EXERCISE BRIEF ->
Which words appear inside square brackets in the patch email below?
*** PAGE EXTRACT Section Begins ***
2023-10-10 03:29:17

by lai bin

[permalink] [raw]
Subject: [PATCH] sched/wait: introduce endmark in __wake_up_common

Without this patch applied, it can cause the waker to fall into an
infinite loop in some cases. The commit 2554db916586 ("sched/wait: Break
up long wake list walk") introduces WQ_FLAG_BOOKMARK to break up long
wake list walk. When the number of walked entries reach 64, the waker
will record scan position and release the queue lock, which reduces
interrupts and rescheduling latency.
*** PAGE EXTRACT Section Ends ***
*** DATA LISTING Section Begins ***
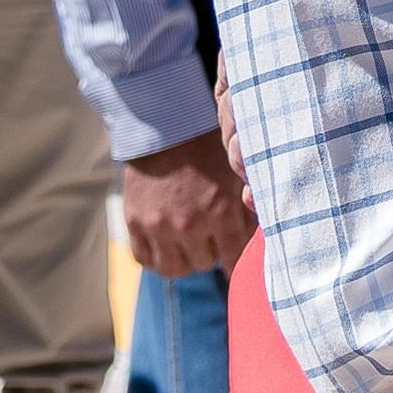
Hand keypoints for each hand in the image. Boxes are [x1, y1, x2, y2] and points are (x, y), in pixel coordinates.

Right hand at [124, 129, 254, 277]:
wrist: (166, 123)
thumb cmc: (208, 146)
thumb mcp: (236, 173)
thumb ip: (247, 209)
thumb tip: (259, 241)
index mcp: (220, 211)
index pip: (235, 259)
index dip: (239, 260)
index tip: (237, 256)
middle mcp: (189, 224)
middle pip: (205, 264)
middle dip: (212, 252)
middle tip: (212, 236)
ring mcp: (158, 225)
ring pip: (174, 269)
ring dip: (185, 259)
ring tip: (189, 243)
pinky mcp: (134, 221)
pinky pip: (144, 259)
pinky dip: (157, 256)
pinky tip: (167, 244)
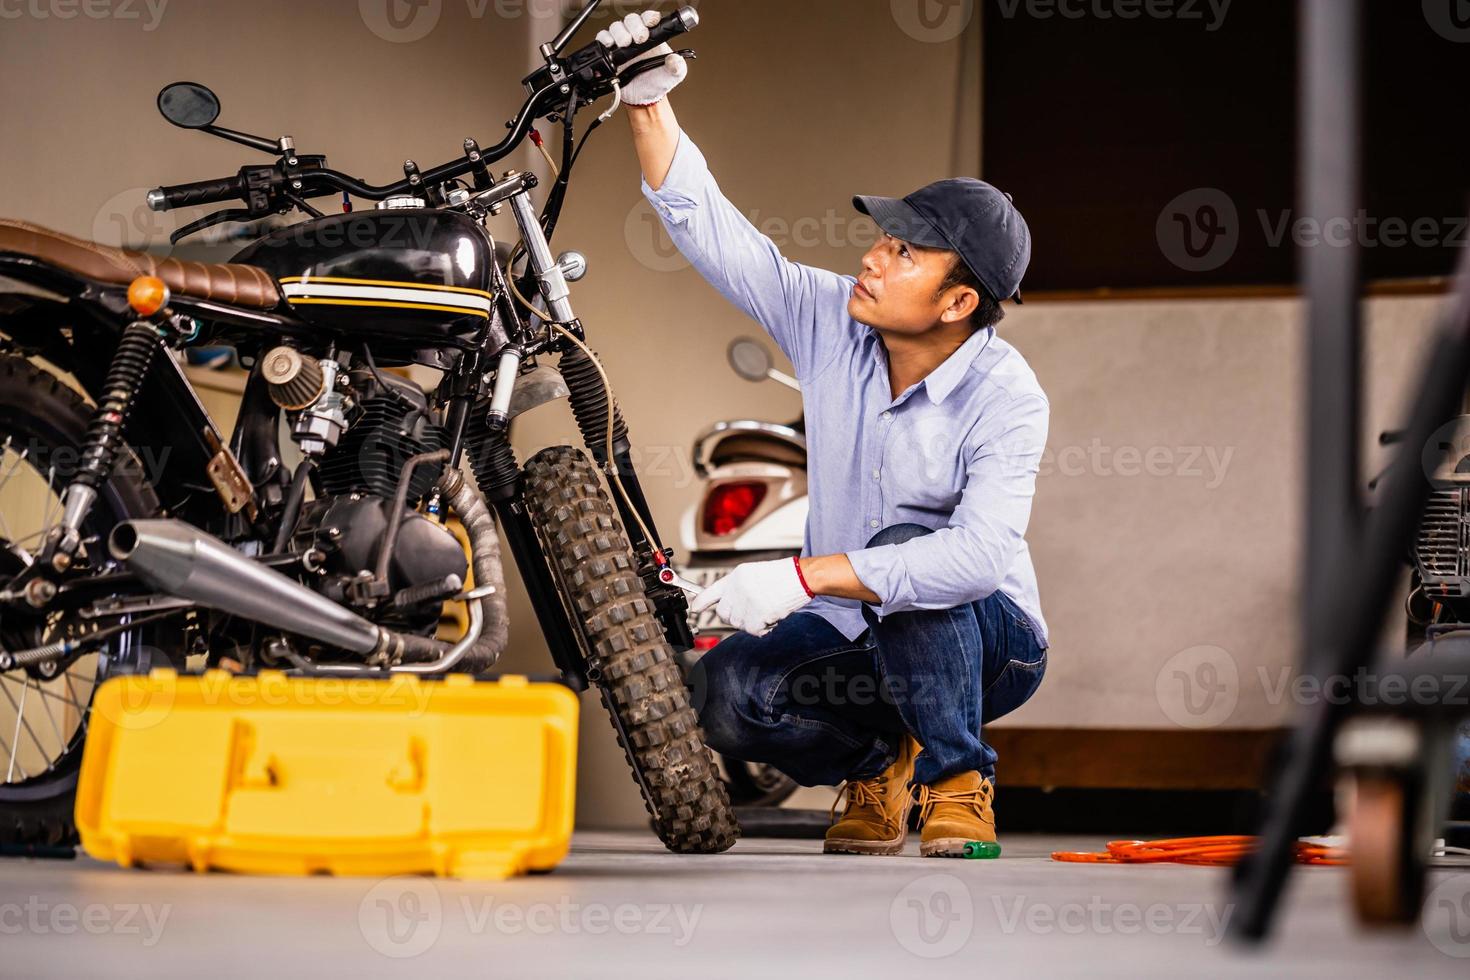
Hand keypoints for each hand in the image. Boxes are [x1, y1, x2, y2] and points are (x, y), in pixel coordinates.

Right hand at [597, 10, 688, 105]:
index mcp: (653, 37)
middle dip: (634, 26)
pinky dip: (604, 40)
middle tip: (638, 38)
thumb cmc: (658, 82)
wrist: (644, 99)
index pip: (648, 19)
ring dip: (620, 33)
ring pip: (616, 27)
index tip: (650, 23)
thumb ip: (677, 66)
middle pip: (631, 20)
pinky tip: (611, 46)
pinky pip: (603, 40)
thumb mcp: (674, 74)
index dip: (648, 18)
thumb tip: (675, 59)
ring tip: (625, 43)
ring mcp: (622, 44)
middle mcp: (636, 37)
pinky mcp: (610, 53)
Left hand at [690, 557, 814, 636]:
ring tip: (765, 609)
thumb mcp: (753, 574)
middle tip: (750, 612)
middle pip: (723, 613)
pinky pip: (752, 630)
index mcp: (735, 577)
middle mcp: (737, 589)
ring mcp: (746, 602)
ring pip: (738, 623)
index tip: (695, 608)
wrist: (799, 578)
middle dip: (733, 616)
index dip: (700, 602)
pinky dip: (762, 628)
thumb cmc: (781, 576)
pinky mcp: (756, 615)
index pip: (710, 592)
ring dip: (751, 622)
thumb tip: (726, 603)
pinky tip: (771, 616)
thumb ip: (737, 587)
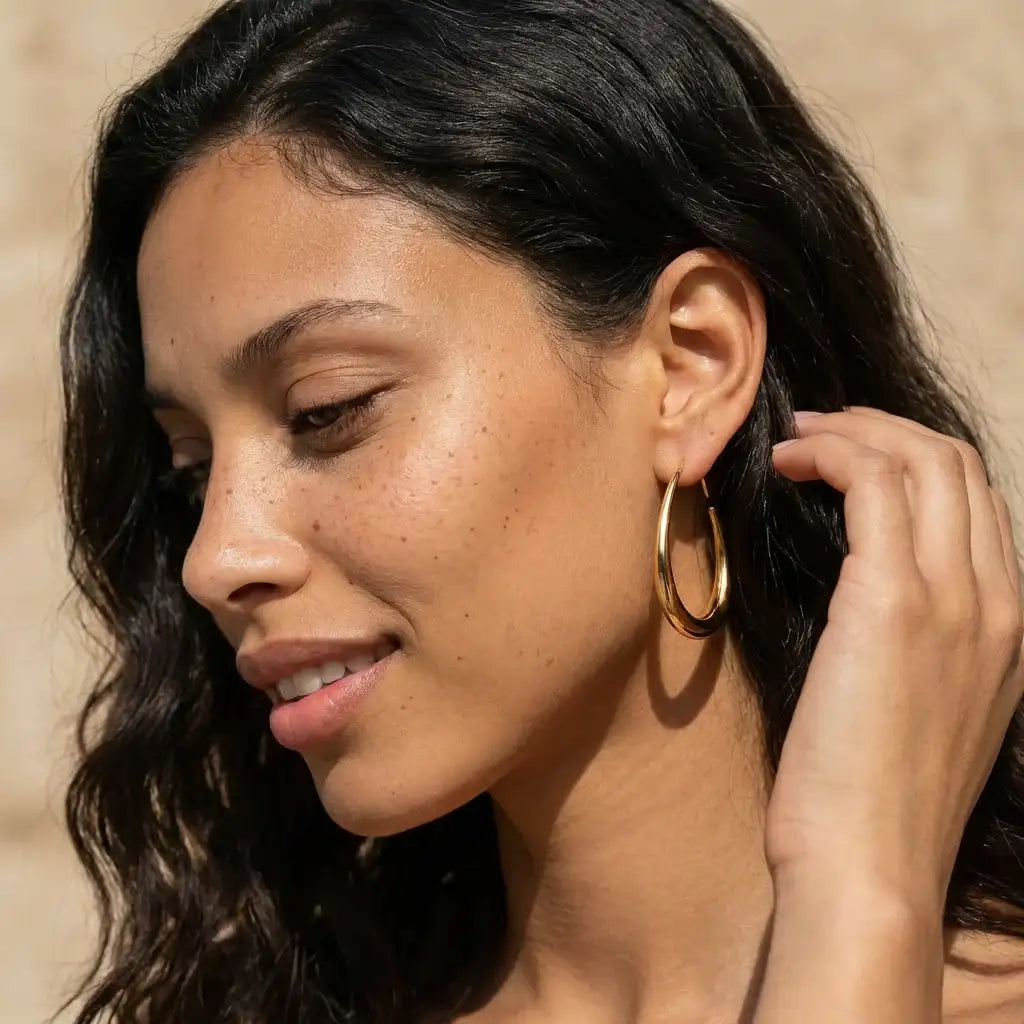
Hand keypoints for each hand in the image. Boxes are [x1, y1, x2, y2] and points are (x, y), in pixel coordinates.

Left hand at [765, 407, 1023, 909]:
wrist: (868, 865)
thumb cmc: (871, 796)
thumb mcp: (922, 709)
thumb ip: (919, 643)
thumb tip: (869, 592)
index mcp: (1011, 627)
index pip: (979, 503)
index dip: (914, 460)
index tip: (849, 455)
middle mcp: (1000, 602)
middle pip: (958, 465)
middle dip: (884, 428)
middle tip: (818, 429)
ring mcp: (957, 600)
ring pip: (923, 460)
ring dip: (853, 429)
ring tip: (795, 437)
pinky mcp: (894, 603)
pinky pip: (873, 484)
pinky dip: (832, 454)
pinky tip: (788, 462)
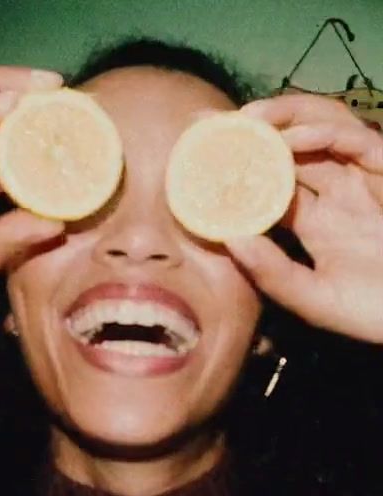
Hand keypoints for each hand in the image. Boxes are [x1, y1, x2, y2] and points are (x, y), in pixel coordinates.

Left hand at [227, 94, 382, 342]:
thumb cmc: (375, 313)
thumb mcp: (312, 299)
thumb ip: (271, 270)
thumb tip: (227, 236)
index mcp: (316, 219)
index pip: (268, 180)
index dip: (235, 166)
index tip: (195, 155)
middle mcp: (338, 193)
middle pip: (291, 144)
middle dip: (252, 127)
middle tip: (210, 120)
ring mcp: (365, 181)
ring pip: (324, 128)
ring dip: (287, 117)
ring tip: (248, 119)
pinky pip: (359, 142)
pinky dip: (327, 134)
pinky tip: (294, 139)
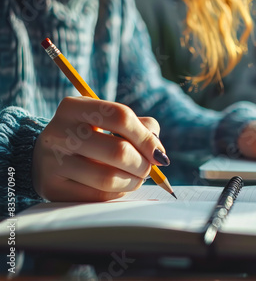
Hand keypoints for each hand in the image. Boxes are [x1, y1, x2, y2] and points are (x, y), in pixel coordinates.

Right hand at [32, 97, 168, 201]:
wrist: (48, 156)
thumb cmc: (90, 136)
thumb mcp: (109, 121)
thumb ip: (140, 127)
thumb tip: (158, 152)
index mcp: (74, 107)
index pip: (121, 117)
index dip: (146, 138)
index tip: (158, 154)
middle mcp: (58, 132)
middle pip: (118, 151)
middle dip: (143, 164)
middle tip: (148, 169)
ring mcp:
*** DATA LISTING Section Ends ***
TASK ANSWER ->
permalink, raw, PATCH